"Hey, Matt! Look at this," I called after my friend. He jogged back to me as I held up an odd pair of plugs I found in the piles of refuse lining the road. "I'm sure I've seen one of these things before."
"Hmm," he contemplated, weighting one of them in his hands," Maybe the others will know what they are. I'll hold onto this - who's that?" I turned around and saw a little boy in Lederhosen standing stock still several yards away.
"Are you looking for your parents?" Instead of answering me, the child took hold of his own head, pulled, and lifted it off to reveal the metal helm of a cyberman. Matt and I fled. Only after putting several hills and forks in the road between us and the cyberchild did we stop. Panting, we collapsed onto another trash heap.
"I thought all the cybermen had been converted back to humans."
"Obviously not!" I snapped.
Once we recovered our breath, we started to plot how we might destroy the boy. Most of our ideas boiled down to finding a gun or a chainsaw and attacking from behind. However, before we could come up with anything cleverer, I noticed footsteps. The cyberchild marched into view, trapping us in the blind alley. I squeezed my eyes shut.
"Toby!" a woman snarled. My eyes opened in time to see a woman bustle over to the boy and yank his human head back over his steel one. She pinned Matt and I with a desperate glare, then scurried away with Toby in tow.
"What...was that?" The next day, I had an answer for Matt.
"We're cybermen."
"No, we're not?"
"Yes! It all makes sense. Don't you remember? The history books say that this planet was nothing but cybermen until the humans came and converted us back. But that doesn't make any sense! This place should be flourishing with plants and animals, but it's just mounds of metal scrap. And cybermen don't go inside of people like that boy. The people go inside of the cybermen suits."
"But that cyberman was wearing a human suit. We saw him"
"If you had to brainwash people that hate you into becoming your kind and reviling their own, wouldn't a psychic filter to make them see the good when they look at the bad and vice versa be a handy way of doing it?"
"So, you're saying that every human we see, including ourselves, is actually a cyberman."
"Exactly!"
"And how did you come up with this theory?"
I pulled the plug we had found the other day out of my pocket. "This. Do you know what it is yet?"
"No, but I suspect you do."
"Think about all the times you've gone to sleep and woken up, and you don't remember going to bed or getting out of it. The last and first thing you can remember is standing in front of a dresser drawer that you've never opened before. That's because when we need rest, we have to plug ourselves in to the wall with one of these to recharge. The filter making us think we're still human can't explain that away, so it just blacks it out."
Matt took the plug from me and examined it hesitantly. After a time, he returned it with a shaking hand. "We...we need to fix this."
I'm not entirely sure how or why, but it seemed that my band of friends included several experts in alternate universes and how to create them.

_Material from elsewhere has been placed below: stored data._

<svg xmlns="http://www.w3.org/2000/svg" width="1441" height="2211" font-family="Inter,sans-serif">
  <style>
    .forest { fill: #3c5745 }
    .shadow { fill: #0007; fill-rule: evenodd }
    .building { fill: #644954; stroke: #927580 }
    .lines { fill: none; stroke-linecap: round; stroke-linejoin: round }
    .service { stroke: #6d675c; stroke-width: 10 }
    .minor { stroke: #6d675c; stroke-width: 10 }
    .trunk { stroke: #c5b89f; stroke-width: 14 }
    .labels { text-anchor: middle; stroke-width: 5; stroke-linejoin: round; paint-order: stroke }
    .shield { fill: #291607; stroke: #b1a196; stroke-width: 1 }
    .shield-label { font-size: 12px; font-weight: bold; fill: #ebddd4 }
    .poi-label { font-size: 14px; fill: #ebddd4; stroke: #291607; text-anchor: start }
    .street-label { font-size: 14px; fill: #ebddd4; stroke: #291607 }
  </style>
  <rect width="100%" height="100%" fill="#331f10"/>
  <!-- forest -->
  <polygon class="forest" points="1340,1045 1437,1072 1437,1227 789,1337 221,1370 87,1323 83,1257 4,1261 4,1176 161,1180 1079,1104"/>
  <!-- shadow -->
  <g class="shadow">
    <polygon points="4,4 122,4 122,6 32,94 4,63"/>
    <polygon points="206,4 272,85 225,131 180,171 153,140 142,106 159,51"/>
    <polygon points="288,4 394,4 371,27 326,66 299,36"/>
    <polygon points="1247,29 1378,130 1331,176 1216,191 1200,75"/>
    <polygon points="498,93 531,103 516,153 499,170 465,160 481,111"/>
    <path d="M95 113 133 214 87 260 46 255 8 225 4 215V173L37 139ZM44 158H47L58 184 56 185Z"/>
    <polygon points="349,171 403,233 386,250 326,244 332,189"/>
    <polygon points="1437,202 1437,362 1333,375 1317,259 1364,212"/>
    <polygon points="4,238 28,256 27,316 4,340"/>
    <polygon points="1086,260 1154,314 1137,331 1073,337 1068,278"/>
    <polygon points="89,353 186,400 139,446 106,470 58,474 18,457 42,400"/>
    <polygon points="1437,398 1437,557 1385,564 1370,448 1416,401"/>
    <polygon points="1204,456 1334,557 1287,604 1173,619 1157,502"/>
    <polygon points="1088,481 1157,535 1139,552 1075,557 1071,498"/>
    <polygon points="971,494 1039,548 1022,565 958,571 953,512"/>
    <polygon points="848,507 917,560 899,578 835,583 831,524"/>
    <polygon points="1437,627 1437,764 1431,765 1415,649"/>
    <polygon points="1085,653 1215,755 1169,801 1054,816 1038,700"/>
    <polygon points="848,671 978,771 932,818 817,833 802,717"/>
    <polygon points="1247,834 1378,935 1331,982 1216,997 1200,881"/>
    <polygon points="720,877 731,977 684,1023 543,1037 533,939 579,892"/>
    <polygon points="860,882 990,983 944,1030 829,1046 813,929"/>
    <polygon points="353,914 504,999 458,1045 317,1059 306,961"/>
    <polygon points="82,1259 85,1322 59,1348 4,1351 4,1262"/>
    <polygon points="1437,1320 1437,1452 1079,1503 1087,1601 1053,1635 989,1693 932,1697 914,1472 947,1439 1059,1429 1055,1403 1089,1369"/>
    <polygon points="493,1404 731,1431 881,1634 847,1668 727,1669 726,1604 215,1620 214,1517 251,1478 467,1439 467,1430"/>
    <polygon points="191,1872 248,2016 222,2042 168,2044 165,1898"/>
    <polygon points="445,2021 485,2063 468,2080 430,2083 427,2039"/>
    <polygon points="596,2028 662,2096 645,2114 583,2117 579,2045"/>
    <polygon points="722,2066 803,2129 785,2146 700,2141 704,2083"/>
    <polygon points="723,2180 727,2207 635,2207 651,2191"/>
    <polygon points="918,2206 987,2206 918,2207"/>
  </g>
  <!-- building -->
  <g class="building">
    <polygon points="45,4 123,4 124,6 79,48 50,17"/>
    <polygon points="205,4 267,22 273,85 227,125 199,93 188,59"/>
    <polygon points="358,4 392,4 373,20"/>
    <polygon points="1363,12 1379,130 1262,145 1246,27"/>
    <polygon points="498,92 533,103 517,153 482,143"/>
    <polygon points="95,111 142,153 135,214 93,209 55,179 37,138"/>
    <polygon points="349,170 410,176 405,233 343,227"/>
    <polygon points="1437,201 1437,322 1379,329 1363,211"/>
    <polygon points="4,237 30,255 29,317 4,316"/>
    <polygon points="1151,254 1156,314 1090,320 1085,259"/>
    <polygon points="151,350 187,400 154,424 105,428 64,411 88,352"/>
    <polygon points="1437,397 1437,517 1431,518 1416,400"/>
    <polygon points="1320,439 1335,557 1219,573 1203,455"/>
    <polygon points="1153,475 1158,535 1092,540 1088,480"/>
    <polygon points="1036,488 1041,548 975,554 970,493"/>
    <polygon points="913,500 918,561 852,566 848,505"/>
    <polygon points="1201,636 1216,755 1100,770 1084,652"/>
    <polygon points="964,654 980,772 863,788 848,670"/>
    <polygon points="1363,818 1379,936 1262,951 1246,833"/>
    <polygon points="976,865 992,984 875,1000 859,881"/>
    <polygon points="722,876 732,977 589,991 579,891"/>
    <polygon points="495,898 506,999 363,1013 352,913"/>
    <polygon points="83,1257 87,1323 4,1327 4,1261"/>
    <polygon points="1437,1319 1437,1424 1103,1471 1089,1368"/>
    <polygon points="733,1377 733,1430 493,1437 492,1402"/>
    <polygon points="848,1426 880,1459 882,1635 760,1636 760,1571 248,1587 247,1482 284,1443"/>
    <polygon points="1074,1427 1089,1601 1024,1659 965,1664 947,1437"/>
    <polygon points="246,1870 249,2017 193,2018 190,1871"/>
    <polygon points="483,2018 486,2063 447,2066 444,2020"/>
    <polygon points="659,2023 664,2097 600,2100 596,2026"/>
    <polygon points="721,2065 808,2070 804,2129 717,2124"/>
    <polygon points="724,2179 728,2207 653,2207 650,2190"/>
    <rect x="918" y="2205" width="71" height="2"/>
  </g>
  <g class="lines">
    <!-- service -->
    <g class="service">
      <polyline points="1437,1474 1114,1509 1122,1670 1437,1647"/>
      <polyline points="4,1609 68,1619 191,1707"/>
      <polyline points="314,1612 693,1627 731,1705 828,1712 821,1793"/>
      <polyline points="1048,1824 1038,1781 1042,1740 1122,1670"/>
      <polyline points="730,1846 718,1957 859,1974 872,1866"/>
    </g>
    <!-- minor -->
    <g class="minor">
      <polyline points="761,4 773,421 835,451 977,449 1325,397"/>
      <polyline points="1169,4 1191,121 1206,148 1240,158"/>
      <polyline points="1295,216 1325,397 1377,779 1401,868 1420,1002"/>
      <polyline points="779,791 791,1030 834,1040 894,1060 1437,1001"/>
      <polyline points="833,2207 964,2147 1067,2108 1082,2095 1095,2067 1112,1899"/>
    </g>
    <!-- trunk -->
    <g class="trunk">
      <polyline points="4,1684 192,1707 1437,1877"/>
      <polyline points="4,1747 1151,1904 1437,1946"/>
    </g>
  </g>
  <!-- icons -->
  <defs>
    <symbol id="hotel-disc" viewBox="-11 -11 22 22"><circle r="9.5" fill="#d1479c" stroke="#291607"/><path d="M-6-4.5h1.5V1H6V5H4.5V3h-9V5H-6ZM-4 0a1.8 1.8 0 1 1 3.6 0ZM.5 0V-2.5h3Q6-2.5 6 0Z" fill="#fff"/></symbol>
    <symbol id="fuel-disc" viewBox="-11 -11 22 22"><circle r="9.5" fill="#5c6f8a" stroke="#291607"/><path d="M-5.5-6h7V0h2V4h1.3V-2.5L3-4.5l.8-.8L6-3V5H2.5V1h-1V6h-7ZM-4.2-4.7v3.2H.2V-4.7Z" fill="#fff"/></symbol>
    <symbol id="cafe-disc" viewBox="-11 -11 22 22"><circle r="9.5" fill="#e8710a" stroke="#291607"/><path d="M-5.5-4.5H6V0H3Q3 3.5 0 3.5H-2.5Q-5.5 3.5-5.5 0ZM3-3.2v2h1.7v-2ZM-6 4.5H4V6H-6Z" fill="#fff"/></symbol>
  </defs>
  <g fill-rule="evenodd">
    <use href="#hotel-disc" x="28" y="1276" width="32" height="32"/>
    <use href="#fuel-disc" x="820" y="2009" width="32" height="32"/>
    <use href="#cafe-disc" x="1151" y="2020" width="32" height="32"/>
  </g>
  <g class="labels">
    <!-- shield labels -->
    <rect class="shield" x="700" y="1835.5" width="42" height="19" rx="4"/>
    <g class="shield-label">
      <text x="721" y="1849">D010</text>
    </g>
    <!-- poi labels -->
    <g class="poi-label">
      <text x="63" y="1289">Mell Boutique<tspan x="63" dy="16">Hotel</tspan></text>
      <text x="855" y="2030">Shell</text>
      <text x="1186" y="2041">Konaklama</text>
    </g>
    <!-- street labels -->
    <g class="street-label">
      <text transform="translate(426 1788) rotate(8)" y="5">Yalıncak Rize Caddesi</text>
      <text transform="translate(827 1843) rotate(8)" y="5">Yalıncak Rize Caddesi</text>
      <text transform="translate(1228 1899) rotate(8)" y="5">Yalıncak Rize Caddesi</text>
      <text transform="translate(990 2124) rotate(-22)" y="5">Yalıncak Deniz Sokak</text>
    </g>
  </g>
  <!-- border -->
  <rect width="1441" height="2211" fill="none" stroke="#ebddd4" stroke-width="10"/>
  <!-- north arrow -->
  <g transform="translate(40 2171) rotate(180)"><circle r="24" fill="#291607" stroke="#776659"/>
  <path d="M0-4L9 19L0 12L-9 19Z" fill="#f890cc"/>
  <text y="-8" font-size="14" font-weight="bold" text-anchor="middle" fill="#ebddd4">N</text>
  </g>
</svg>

They concluded that our entire universe was a rotten branch of the alpha timeline, and if we wanted to escape it, we would have to break through to a parallel universe. So, we started to dig, but not with ordinary shovels. Our shovels dug holes through the ether dividing timelines. As we dug, the barriers between our space and others broke down, and flares of purple light streamed through the cracks. At last, the hole had become large enough for someone to step through.
"Well, I guess I'll see you on the other side," I said, but before I could go through, the police appeared. They looked like humans, but they moved like cybermen, and they chanted "delete." I tried to leap through the crack before the ether filled it in, but one of them tazered me, sending my cybernetic circuits into lock-down. I woke from the dream with the most severe case of sleep paralysis I have ever experienced.
Then I fell back asleep...
It seemed like a typical dream; Loki, out on parole, defended me from a drunken oaf at a Christmas party; I went to the school cafeteria to order a meal, but I didn't know what any of the food was. Then, the lethal purple aurora started to appear. It seemed to happen at random. Hongkong would suffer earthquakes and storms induced by the violet lights crackling through the sky. An hour later, the same thing might occur in Zimbabwe. Every government agency from the secret service to PETA was looking for answers. A group of friends and I decided to help them out.
Using a combination of astrophysics, numerical methods, and a wealth of comic book multiverse knowledge, we came to the conclusion that the purple flares were caused by a breach in space-time originating in some other universe. They appeared seemingly randomly because our planet moved relative to the alternate earth. By running some equations, I could calculate the time and location of the next flare within 5% error. Naturally, it took a while to convince the feds that we weren't just some meddling kids. However, once they were convinced, they gave us everything we could possibly need, including access to some experimental air-flippers that let you swim through the atmosphere. I had just started writing a program to automatically compute the next flare location when I woke.